Two years earlier, you competed in the Winter YOG Lillehammer 2016. Did that experience help prepare you for PyeongChang?

“Yes, it was very similar – a bit like a smaller version of the Olympics, perhaps a little bit more playful, connecting more with people. But it really helped me understand what it would be like – living and eating all together in the Village. It helped me imagine what it would be like, and when I went there [to PyeongChang] I knew how it was going to be.”

What was your experience like in Lillehammer?

“It was amazing. I got to know so many people from around the world. I think it's a huge experience to get to know so many athletes and different sports. In Lillehammer, it was a little bit more chilled than in PyeongChang; there were not so high expectations and not so much pressure. So, I could enjoy it, for real. It really was a good experience.”

Looking ahead to next season, what goals are you setting for yourself?

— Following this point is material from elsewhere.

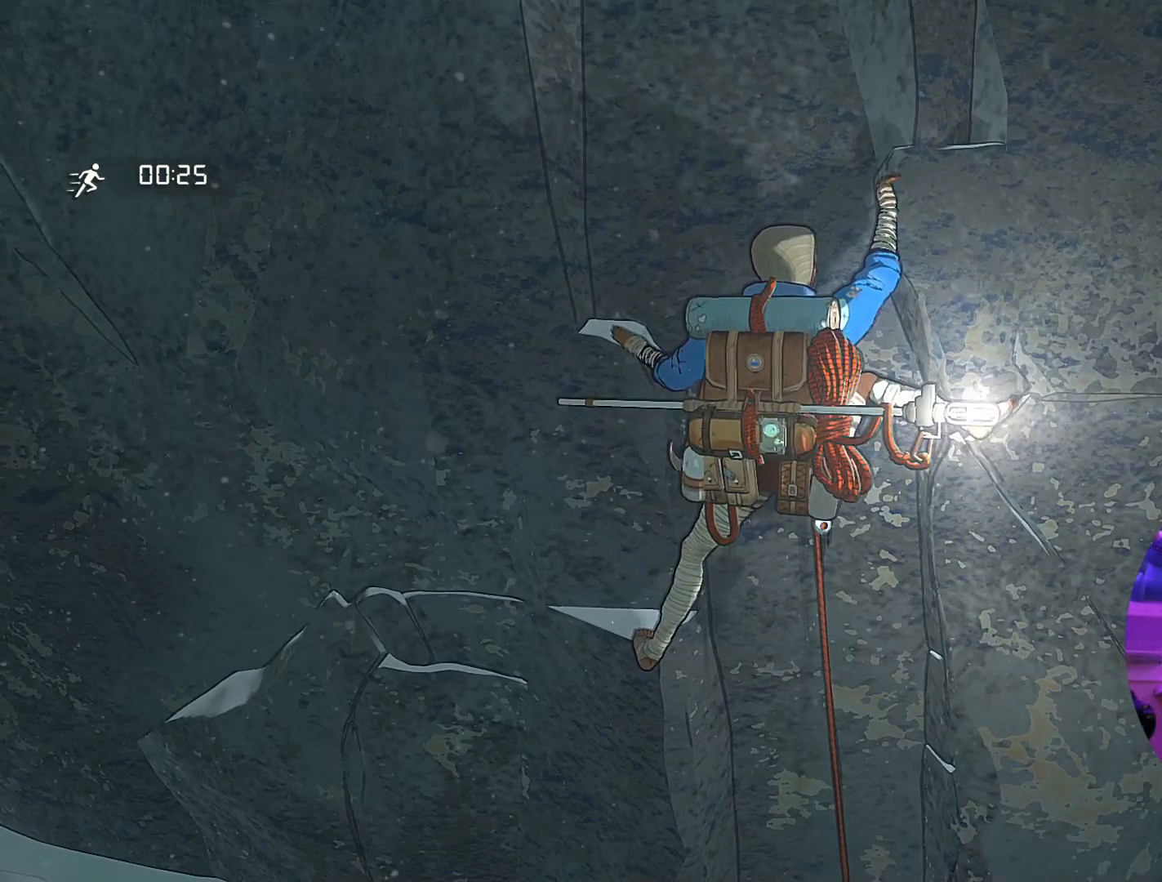
{"buttons": ["R1"], "left_stick": "center", "right_stick": "center", "events": []}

“I want to start where I ended. I want to be at the top and I really want to be in the top three in the world. And, of course, the Olympic Winter Games are my goal. If I go there, I also want to compete for the medals. If everything fits together and if I feel good, maybe it's possible. And if not, then I can say I gave everything, and everything was just not enough. Well, it is how it is. They are my main goals.”

What do the Olympic Games mean to you?

“When I was a little child, I didn't know about the World Cup or World Championships, but I knew about the Olympics. I started sport because I wanted to get to the Olympics once in my life. So that's something I was dreaming about when I was a little child. The Olympics are just something special, something everyone knows. It's only every four years, so it makes it even more special. And you're together with all these people, from all over the world. So, the Olympics just unite people in sport.”